Instantly the prisoners, who had done the same thing a dozen times already that afternoon, scrambled this way and that, their heavy boots scratching the gravel as they snapped to "Attention!" hands at their sides. The time was limited, and when it was up the student was cut off whether he had finished or not. His general bearing, promptness, and resource were "points" in this test rather than the quality of information obtained. Each had his own method, and the results were as different as different turns in a music hall.

One, picked out a prisoner at random, asked him his unit, told him to stand aside, and then ordered all the others of the same unit to line up with him. He was nowhere near done when time was called.

Another, more workmanlike, spotted a German noncommissioned officer in the group, gave him the order, and the Feldwebel promptly had his comrades going through their paces like a house afire. [The nearest American rank to Feldwebel is sergeant major. Actually, however, the Feldwebel is an officer who is of a grade between the commissioned and noncommissioned ranks, and performs special duties.] "There's something doing when those fellows get an order!" remarked the captain-instructor.

One of the prisoners, oddly enough, had been among a group I recalled seeing the day he was captured outside a division headquarters east of Fere-en-Tardenois, a domesticated-looking man of middle age, who spoke a little English, which he said he had not studied in nineteen years and had almost forgotten, and in peace times kept an electrical supply shop.

When each student had finished his turn the prisoners were mixed up again, another candidate called, and the performance repeated. The questioning for military information—a task requiring more deftness and detailed knowledge than this mere preliminary sorting of the prisoners—was to come another day.

The Power Behind

The Staff College, with the Line School, the Officers' Training Camp, and the various specialists' schools in the neighborhood, make up the most important of the American school centers in Prance.

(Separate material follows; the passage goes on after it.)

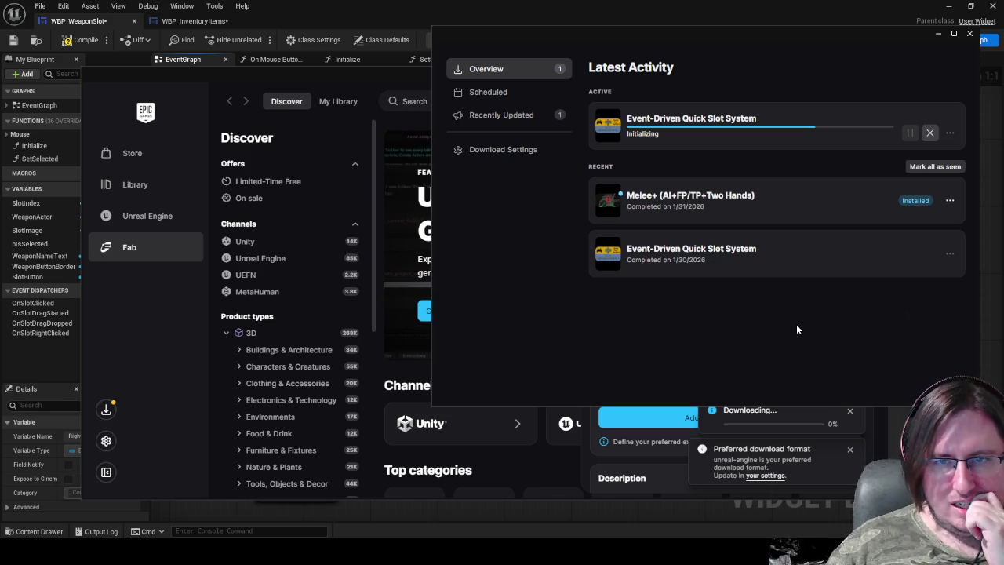
Delete the Right Hand Equipment node from the WBP_WeaponSlot event graph.
{"action": "left_click", "coordinate": [290, 513]}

Many of those sent to the Staff College itself would doubtless prefer to return, after finishing the course, to the combat units from which they were recommended.

As staff officers they will become office men of a sort, instead of soldiers in the field, and deal with abstractions instead of actual men and horses and planes and guns.

But it is harder to get good men for that kind of duty than for everyday work in the line, and while the chance of promotion is less, the work, if done as it ought to be done, is honor enough in itself.

And it will be staff work on which the real effective strength of our army of to-morrow, of the actual men and horses and planes and guns, will largely depend.